= Work to be completed =
Write out each line of the material below as a numbered list, leaving out any blank lines.

= Provided records =
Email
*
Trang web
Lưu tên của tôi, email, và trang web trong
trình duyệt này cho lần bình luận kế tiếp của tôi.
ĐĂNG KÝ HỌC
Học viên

= Task answer =
1. Email
2. *
3. Trang web
4. Lưu tên của tôi, email, và trang web trong
5. trình duyệt này cho lần bình luận kế tiếp của tôi.
6. ĐĂNG KÝ HỌC
7. Học viên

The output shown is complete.